This study addresses the failure of legged robots on granular slopes—such as sand dunes—caused by reduced medium shear strength and gravity-induced anisotropic yielding. Through experiments with a hexapod robot on an adjustable-angle granular bed, the authors measure locomotion speed and normal/shear resistive forces to develop a physics-informed robot–terrain interaction model. They innovatively identify anchoring delay and rearward slipping—not sinkage—as the primary causes of performance degradation. Furthermore, they establish the first failure phase diagram that simultaneously incorporates both sinkage and slip-based failure mechanisms, enabling quantitative prediction and boundary delineation of locomotion risk across varying slope angles and terrain strengths. This work provides a theoretical foundation for safe and robust operation of legged robots on deformable inclines.

Locomotion on granular slopes such as sand dunes remains a fundamental challenge for legged robots due to reduced shear strength and gravity-induced anisotropic yielding of granular media. Using a hexapedal robot on a tiltable granular bed, we systematically measure locomotion speed together with slope-dependent normal and shear granular resistive forces.
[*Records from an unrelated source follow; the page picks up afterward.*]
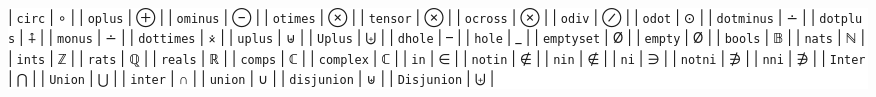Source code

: | ``circ`` | ∘ |
| ``oplus`` | ⊕ |
| ``ominus`` | ⊖ |
| ``otimes`` | ⊗ |
| ``tensor`` | ⊗ |
| ``ocross`` | ⊗ |
| ``odiv`` | ⊘ |
| ``odot`` | ⊙ |
| ``dotminus`` | ∸ |
| ``dotplus`` | ⨢ |
| ``monus`` | ∸ |
| ``dottimes`` | ⨰ |
| ``uplus`` | ⊎ |
| ``Uplus`` | ⨄ |
| ``dhole`` | – |
| ``hole`` | _ |
| ``emptyset`` | Ø |
| ``empty`` | Ø |
| ``bools`` | 𝔹 |
| ``nats`` | ℕ |
| ``ints`` | ℤ |
| ``rats`` | ℚ |
| ``reals`` | ℝ |
| ``comps`` | ℂ |
| ``complex`` | ℂ |
| ``in`` | ∈ |
| ``notin`` | ∉ |
| ``nin`` | ∉ |
| ``ni`` | ∋ |
| ``notni`` | ∌ |
| ``nni`` | ∌ |
| ``Inter`` | ⋂ |
| ``Union`` | ⋃ |
| ``inter`` | ∩ |
| ``union`` | ∪ |
| ``disjunion`` | ⊎ |
| ``Disjunion`` | ⨄ |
While normal penetration resistance remains nearly unchanged with inclination, shear resistance decreases substantially as slope angle increases. Guided by these measurements, we develop a simple robot-terrain interaction model that predicts anchoring timing, step length, and resulting robot speed, as functions of terrain strength and slope angle. The model reveals that slope-induced performance loss is primarily governed by delayed anchoring and increased backward slip rather than excessive sinkage. By extending the model to generalized terrain conditions, we construct failure phase diagrams that identify sinkage- and slippage-induced failure regimes, enabling quantitative risk estimation for locomotion on granular slopes. This physics-informed framework provides predictive insight into terrain-dependent failure mechanisms and offers guidance for safer and more robust robot operation on deformable inclines.